Laut Allgemeinen Deutschen Fahrrad-Club (ADFC) seien Radfahrern in mehreren Urteilen Schmerzensgeld und Erstattung der Arztkosten zugesprochen worden:

  • So befand das Oberlandesgericht Oldenburg einen Fahrradhersteller für schuldig, der schadhafte Pedale montiert hatte (Az. 7 U 1317/95).
  • Das Oberlandesgericht Köln verurteilte den Hersteller einer Federgabel zur Zahlung von Zahnarztkosten und Schmerzensgeld, weil die Gabel eines Mountainbikes durch Materialermüdung gebrochen war (Az. 3 U 116/00).

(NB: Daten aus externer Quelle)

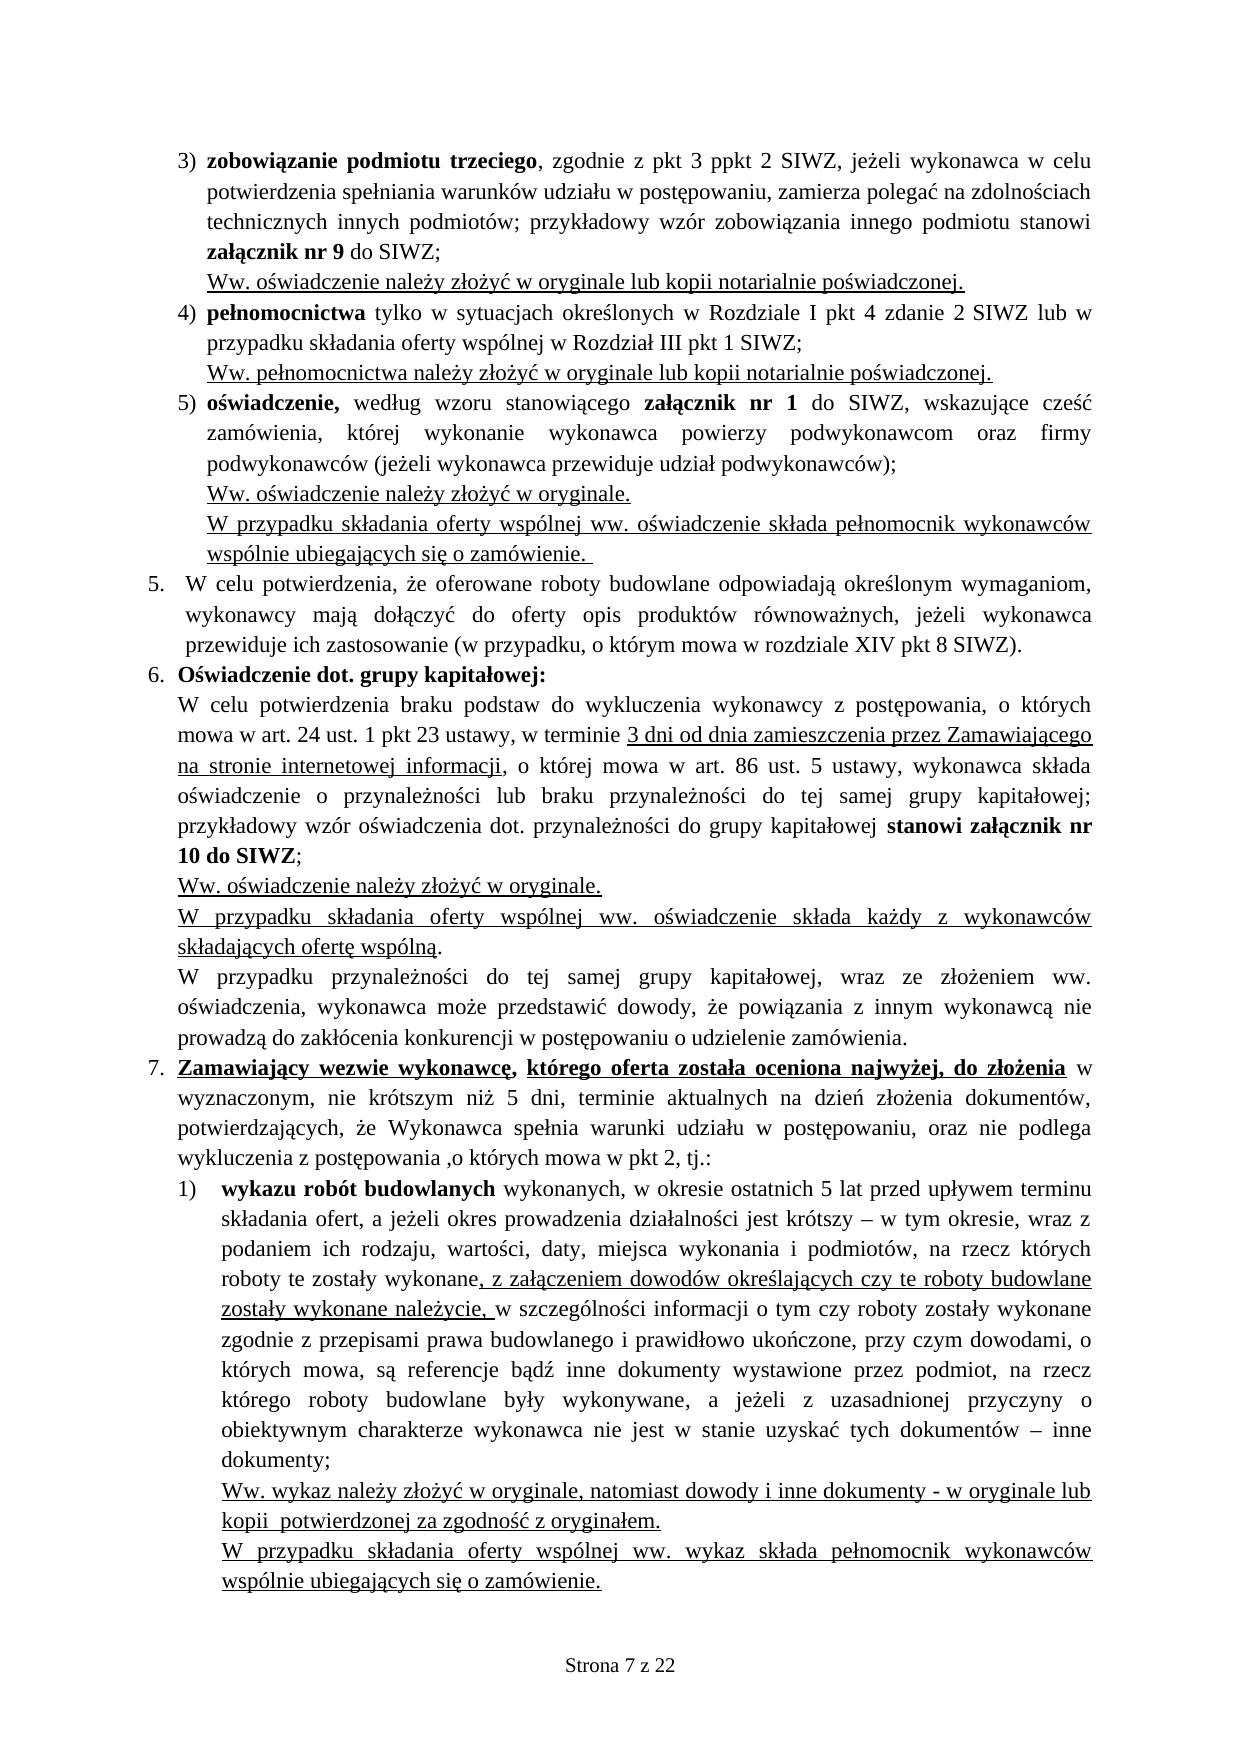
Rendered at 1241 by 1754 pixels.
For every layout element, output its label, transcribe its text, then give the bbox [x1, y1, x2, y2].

list Oświadczenie dot. grupy kapitałowej: [148, 661, 1093, 687]
list W przypadku składania oferty wspólnej ww. wykaz składa pełnomocnik wykonawców wspólnie ubiegających się o zamówienie. [221, 1537, 1093, 1560]
list W celu potwierdzenia, że oferowane roboty budowlane odpowiadają określonym wymaganiom, wykonawcy mają dołączyć do oferty opis produktów równoważnych, jeżeli wykonawca przewiduje ich zastosowanie (w przypadku, o którym mowa w rozdziale XIV pkt 8 SIWZ). [148, 571, 1093, 657]
list W przypadku składania oferty wspólnej ww. oświadczenie składa pełnomocnik wykonawców wspólnie ubiegających się o zamówienie. [207, 510, 1093, 567]
list Ww. oświadczenie należy złożyć w oryginale lub kopii notarialnie poświadczonej. [185, 268, 1093, 295]
list Zamawiający wezwie wykonawcę, którego oferta została oceniona najwyżej, do złożenia w wyznaczonym, nie krótszym niż 5 dni, terminie aktualnych na dzień złożenia dokumentów, potwierdzających, że Wykonawca spełnia warunki udziału w postępowaniu, oraz nie podlega wykluczenia z postępowania ,o których mowa w pkt 2, tj.: [148, 1054, 1093, 1171]
text Ww. wykaz należy złożyć w oryginale, natomiast dowody i inne dokumenty - w oryginale lub kopii potwierdzonej za zgodność z oryginałem. [221, 1477, 1093, 1533]
list oświadczenie, według wzoru stanowiącego załącznik nr 1 do SIWZ, wskazujące cześć zamówienia, której wykonanie wykonawca powierzy podwykonawcom oraz firmy podwykonawców (jeżeli wykonawca przewiduje udział podwykonawców); [177, 389, 1093, 476]
list Ww. pełnomocnictwa należy złożyć w oryginale lub kopii notarialnie poświadczonej. [185, 359, 1093, 385]
text W celu potwierdzenia braku podstaw do wykluczenia wykonawcy z postępowania, o których mowa w art. 24 ust. 1 pkt 23 ustawy, w terminie 3 dni od dnia zamieszczenia przez Zamawiającego na stronie internetowej informacji, o której mowa w art. 86 ust. 5 ustawy, wykonawca składa oświadczenie o przynależności lub braku przynależności do tej samej grupy kapitałowej; przykładowy wzór oświadczenia dot. przynależności do grupy kapitałowej stanowi załącznik nr 10 do SIWZ; [177, 691, 1093, 869]
list pełnomocnictwa tylko w sytuacjach określonych w Rozdziale I pkt 4 zdanie 2 SIWZ lub w przypadku składania oferty wspólnej w Rozdział III pkt 1 SIWZ; [177, 299, 1093, 355]
text W przypadku przynależności do tej samej grupy kapitałowej, wraz ze złożeniem ww. oświadczenia, wykonawca może przedstawić dowody, że powiązania z innym wykonawcą nie prowadzą do zakłócenia konkurencji w postępowaniu o udzielenie zamówienia. [177, 963, 1093, 1050]
list Ww. oświadczenie należy złożyć w oryginale. [185, 480, 1093, 506]
list W przypadku składania oferty wspólnej ww. oświadczenie składa każdy z wykonawców składających ofertę wspólną. [177, 903, 1093, 959]
list Ww. oświadczenie należy złożyć w oryginale. [177, 873, 1093, 899]
list W przypadku składania oferty wspólnej ww. wykaz składa pełnomocnik wykonawców wspólnie ubiegających się o zamówienie. [221, 1561, 1093, 1594]
text 1) wykazu robót budowlanych wykonanych, w okresie ostatnich 5 lat przed upływem terminu składania ofert, a jeżeli okres prowadzenia działalności jest krótszy – w tym okresie, wraz z podaniem ich rodzaju, wartości, daty, miejsca wykonania i podmiotów, na rzecz których roboty te zostały wykonane, z załączeniem dowodów określających czy te roboty budowlane zostały wykonane należycie, w szczególności informacji o tym czy roboty zostały wykonane zgodnie z przepisami prawa budowlanego i prawidłowo ukończone, przy czym dowodami, o których mowa, są referencje bądź inne dokumenty wystawione przez podmiot, na rzecz którego roboty budowlane były wykonywane, a jeżeli z uzasadnionej przyczyny o obiektywnym charakterze wykonawca nie jest w stanie uzyskać tych dokumentów – inne dokumenty; [177, 1175, 1093, 1473]
list zobowiązanie podmiotu trzeciego, zgodnie z pkt 3 ppkt 2 SIWZ, jeżeli wykonawca w celu potwierdzenia spełniania warunków udziału w postępowaniu, zamierza polegać na zdolnościach technicznych innych podmiotów; przykładowy wzór zobowiązania innego podmiotu stanowi załącznik nr 9 do SIWZ; [177, 148, 1093, 264]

Info: Schadenersatz bei defekten Produkten

Produkthaftung
Die Mitgliedsstaaten der EU müssen die Produkthaftung noch weiter verschärfen. Laut der am 12. März 2024 verabschiedeten neuen Produkthaftungsrichtlinie sollen die Hersteller zukünftig auch für Schäden durch Software-Fehler haften. Dazu sollen künftig auch Datenverluste zählen. Außerdem sollen es Opfer von Produktfehlern Beweiserleichterungen zugutekommen.

Hersteller
Oft ist es schwierig nachzuweisen, dass ein Produktfehler für den Schaden verantwortlich ist. Die Hersteller sind künftig in der Pflicht, von sich aus offenzulegen, was sie über das Produkt und die mit ihm verbundenen Risiken wissen. Allerdings: Gesetz ist das noch nicht. Die EU-Mitgliedsstaaten sind allerdings verpflichtet, ihre Gesetze innerhalb von 24 Monaten entsprechend der neuen Richtlinie zu ändern.